We’ve done OK over the years. I worked three jobs to keep us – I never wanted to be a drain like my own mother was, or a feckless wanderer like my father. He died, you know, in his chair, holding a picture of me when I was the innocent one, just a kid. Just a child full of trust and hope. I don’t remember that child any more. He did, though, him and his rose-tinted glasses. I think he died of shock when I told him who I was. I’m Mary now, but I used to be his little Mary Lou. Until he learned to hate my mother and I became just Lou.

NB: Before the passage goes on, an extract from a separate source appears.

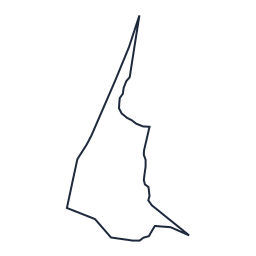 the district of Várzea, Rio Grande do Norte, Brazil
{"feature_id": "56859067B38668332786629", "entity_name": "Várzea", "entity_type": "district", "adm_level": 2, "iso_a3": "BRA", "parent_name": "Brazil", "parent_adm1": "Rio Grande do Norte", "projection": "mercator", "projection_center": [-35.357, -6.316], "detail": "fine", "context": "isolated", "style": "outline", "palette": "slate", "viewbox_px": 256, "rotation_deg": 0, "n_neighbors": 0, "source": "geoboundaries", "source_scale": "gbopen_adm2", "svg_char_len": 639}
<svg xmlns="http://www.w3.org/2000/svg" viewBox="0 0 256 256"><path d="M129.1,46.8L115.2,80.6L91.3,135.8L86.6,144.7L77.4,159.1L72.5,181.7L66.9,208.0L95.0,219.1L111.0,237.5L127.4,239.8L132.5,240.6L139.6,240.6L143.4,237.7L148.8,236.2L154.8,226.0L170.6,227.2L189.1,235.4L151.8,205.3L148.3,200.3L149.5,195.9L148.5,187.1L144.9,184.4L143.8,179.9L144.5,174.4L145.6,166.6L145.6,159.7L143.8,154.8L144.0,150.6L149.5,126.8L143.0,126.4L136.4,123.8L131.5,120.1L127.2,118.0L121.6,113.4L119.0,108.3L119.3,102.7L119.8,98.0L122.8,93.8L123.7,87.7L126.4,81.0L129.7,77.2L135.2,41.8L139.4,15.4L129.1,46.8Z" fill="none" stroke="#1e293b" stroke-width="2"/></svg>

Saved me a job by dying. Though I think it was me who scared him to death that day. All those years and he never knew me. The times he’d stood next to me in the shop, smiled at me, held the door open and never once called me Lou. You know you’re invisible when even your own father doesn’t see you, even when you’re coming and going from the place where he works. More interested in that bloody dog and his next bottle of cider than he was in his own daughter.

He was a crap handyman too: never cut the ivy, never wondered why there was never a job to do in the attic corridor, or what the door was for next to the kitchen. My father couldn’t have found his own arsehole with a torch and a map and a drill sergeant shouting directions at him. I could have told him who I was, a hundred times I could have said, but I never wanted to see him search my face and try and find the kid he’d left behind. Yet we were the same, I suppose. He’d lost his ear to my mother’s temper, I’d lost my face – a pan of chip fat, scalding and melting my skin because that’s what happened to little girls who didn’t do as they were told. That’s what happened to Mary Louise Silver when her daddy didn’t come home and rescue her. I am what happens when you grow up with that. I fed him that bloody photograph, shoved it in his sorry mouth as he was dying. No heartfelt reunion for us.

The phone has rung fifteen times now, a hollow, sorry sound. I ought to answer. Come in Mary Lou Silver, your time is up.

I don’t answer it. I don’t answer to anyone any more.